Summer Writing Sabbatical: Tbilisi (Week 1)

This Summer Literary Seminar is turning out to be something I know I’ll be processing for a while. The language, food and people are truly unlike anything I’ve ever experienced. I can really only describe this entire experience as challenging.

The City

T’bilisi Georgia, above Armenia and below the Ukraine has a history of being conquered by foreign entities, birthed Joesph Stalin and apparently has never seen a black girl with blond braids and big tits. I mean, I have never experienced the level of street harassment I have here. The city itself is amazing. It’s lush and sprawling, the food is good and the wine is *chef’s kiss*. But the people as a whole are pretty homogenous in race and culture, which makes them conservative, and they have no problems staring me down and or whispering about me while I’m just minding my business in public.

The Workshop

Bullshit aside, I’ve been enjoying the writing workshops. My cohort is full of thoughtful writers from varying backgrounds. I’m the only black person but my instructor is Ru Freeman, a Sri Lankan activist who efficiently cut the tokenism out of a someone’s story on the first day of workshop. So I don’t feel completely alone.

Ru Freeman, Kevin Sessums, and me!

I’m also taking a seminar with Kevin Sessums a vulnerable and prolific writer of celebrity profiles and moving memoirs. He gave us a great prompt where we were to write a profile about our fathers through the use of memory.
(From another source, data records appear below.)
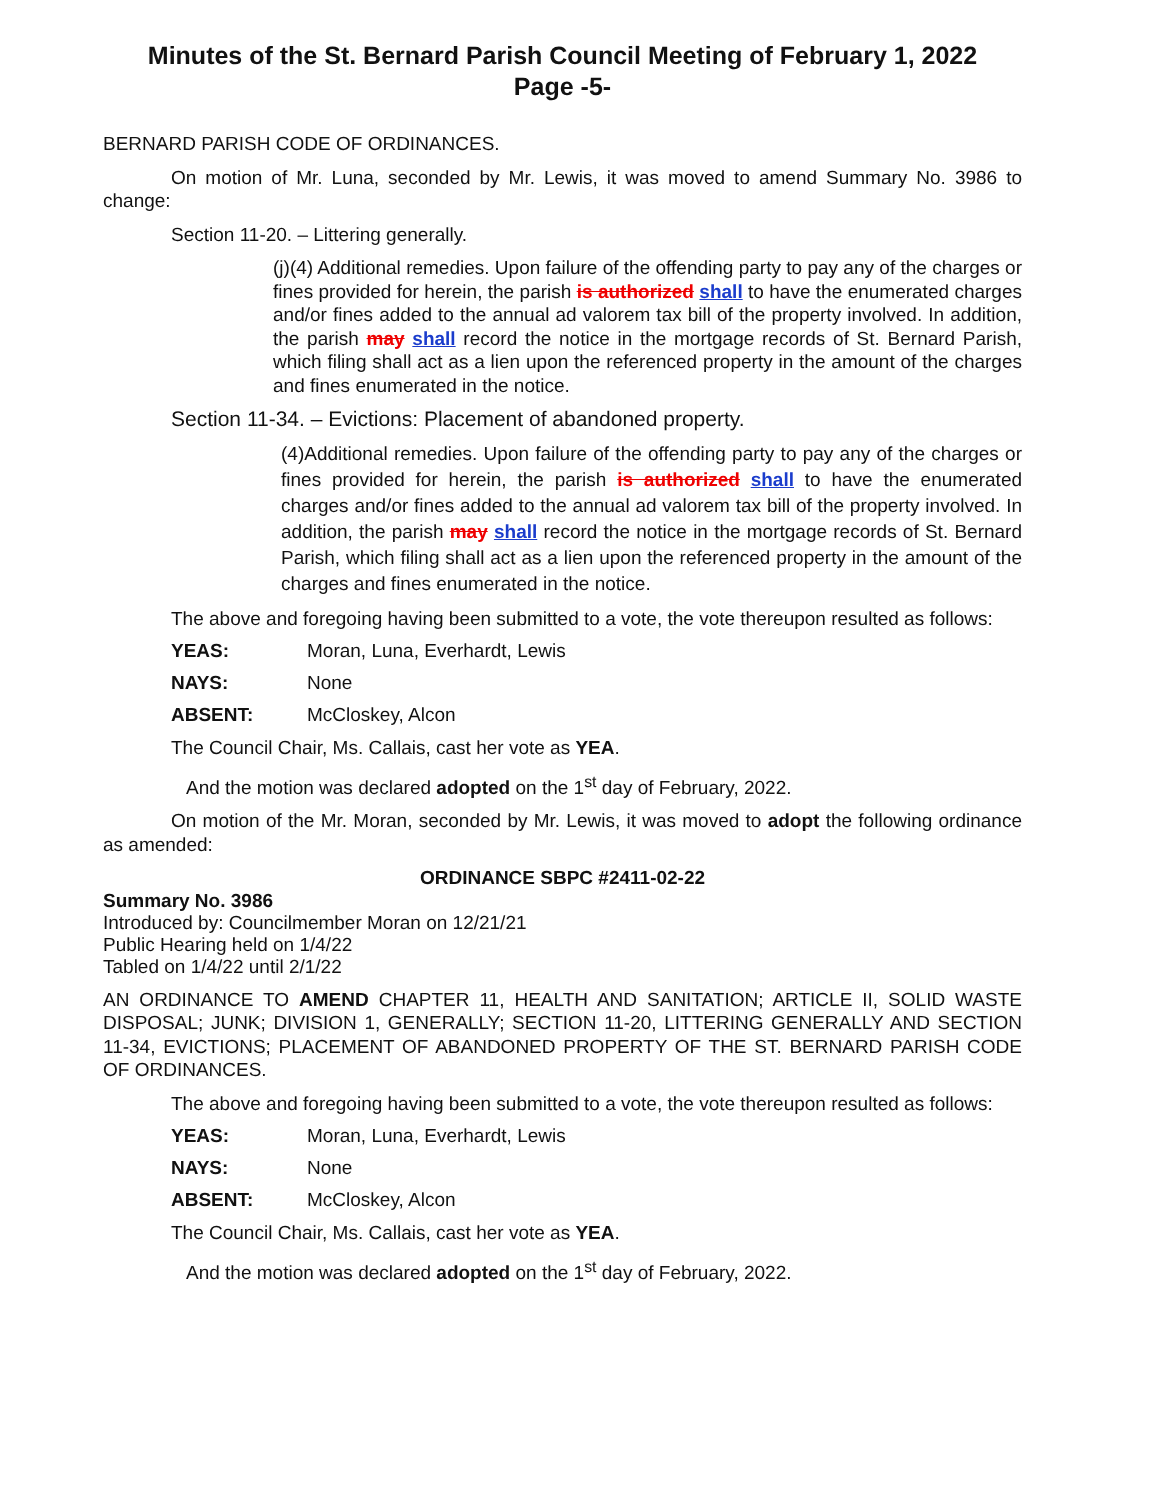Minutes of the St. Bernard Parish Council Meeting of February 1, 2022
Page -5-
BERNARD PARISH CODE OF ORDINANCES.
On motion of Mr. Luna, seconded by Mr. Lewis, it was moved to amend Summary No. 3986 to change:
Section 11-20. – Littering generally.
(j)(4) Additional remedies. Upon failure of the offending party to pay any of the charges or fines provided for herein, the parish is authorized shall to have the enumerated charges and/or fines added to the annual ad valorem tax bill of the property involved. In addition, the parish may shall record the notice in the mortgage records of St. Bernard Parish, which filing shall act as a lien upon the referenced property in the amount of the charges and fines enumerated in the notice.
Section 11-34. – Evictions: Placement of abandoned property.
(4)Additional remedies. Upon failure of the offending party to pay any of the charges or fines provided for herein, the parish is authorized shall to have the enumerated charges and/or fines added to the annual ad valorem tax bill of the property involved. In addition, the parish may shall record the notice in the mortgage records of St. Bernard Parish, which filing shall act as a lien upon the referenced property in the amount of the charges and fines enumerated in the notice.
The above and foregoing having been submitted to a vote, the vote thereupon resulted as follows:
YEAS: Moran, Luna, Everhardt, Lewis
NAYS: None
ABSENT: McCloskey, Alcon
The Council Chair, Ms. Callais, cast her vote as YEA.
And the motion was declared adopted on the 1<sup>st</sup> day of February, 2022.
On motion of the Mr. Moran, seconded by Mr. Lewis, it was moved to adopt the following ordinance as amended:
ORDINANCE SBPC #2411-02-22
Summary No. 3986
Introduced by: Councilmember Moran on 12/21/21
Public Hearing held on 1/4/22
Tabled on 1/4/22 until 2/1/22
AN ORDINANCE TO AMEND CHAPTER 11, HEALTH AND SANITATION; ARTICLE II, SOLID WASTE DISPOSAL; JUNK; DIVISION 1, GENERALLY; SECTION 11-20, LITTERING GENERALLY AND SECTION 11-34, EVICTIONS; PLACEMENT OF ABANDONED PROPERTY OF THE ST. BERNARD PARISH CODE OF ORDINANCES.
The above and foregoing having been submitted to a vote, the vote thereupon resulted as follows:
YEAS: Moran, Luna, Everhardt, Lewis
NAYS: None
ABSENT: McCloskey, Alcon
The Council Chair, Ms. Callais, cast her vote as YEA.
And the motion was declared adopted on the 1<sup>st</sup> day of February, 2022.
My father was a Libra, born on an Autumn day in the Bronx, NYC. He was handsome and personable, charming really. Every time I walked down the street with him no less than five people recognized him, stopped him and had to chat about whatever is was they had to talk about. He was a Libra so there were many lovers. A few years back my sister and I received a box of things from his sister, our Aunt Linda. The container was full of papers, greeting cards, medical prescriptions, and those matchbox cars he loved to make. One card was from some woman reminiscing about their Army days together. Another card featured a sexy cartoon, “Remember to never forget me Lionel,” the inside of the card read in handwritten script. A faded pink kiss was next to an illegible signature. My favorite piece of paper from the box was the citation for shoplifting from a Gettysburg supermarket. It reads “The defendant did stuff items into his pants and attempt to leave the supermarket without paying.” I imagine my father, fly as fuck in his orange shirt and camo pants stuffing canned oysters, crackers and maybe even a grapefruit into his pants. He strides cooly out the door, ‘actin like he know’ as my mother would have called it. In my version of events the police never catch him. But the reality is they did. And this citation which features his social security number and address at the time now act as proof of his existence on earth. Since he passed in 2001, life has been harder but somedays I forget he even existed. Then other days when the grief is peaking in my subconscious I’ll get strong urges to eat a bag of grapefruit and steal from a supermarket. I now keep an altar for him that reason. It is said that if you don’t build altars for your ancestors you will become one. I am already the spitting image of him. Already have his weak stomach and gift for cooking. I don’t need his alcohol and drug addiction. That’s why I keep an altar for him. To manage his vices, keep them separate from mine.

What I wrote in Kevin Sessums seminar on Memory & Profile.

The Masculinity

I think I’m still getting over jet lag, adjusting to the culture shock which makes me more vulnerable than usual but the levels of comfort I feel walking down the street change when I’m with a man. I’m not used to not being able to walk down the street comfortably. I know street harassment happens all over the world, but the stares and whispers I get here is exhausting. Luckily they have ride share apps which are very cheap. And I have decent male friends willing to defend my honor or whatever, but it’s so weird that this is even a thing.

In short this first week was intense. Hopefully the second half will be better and I’m able to end this seminar on a high note. As always, if you want to send me money while I’m here, click here ->


  1. Great post! And thank you for sharing what you wrote in Kevin Sessums seminar. I hope the remainder of your time in T’bilisi is more comfortable. It sounds romantic and refreshing to have a Writing Sabbatical abroad; but I didn’t think about street harassment and culture “clashes.” Maybe the folks there will find a kinder way to express their curiosity before you leave! Wishing you the best!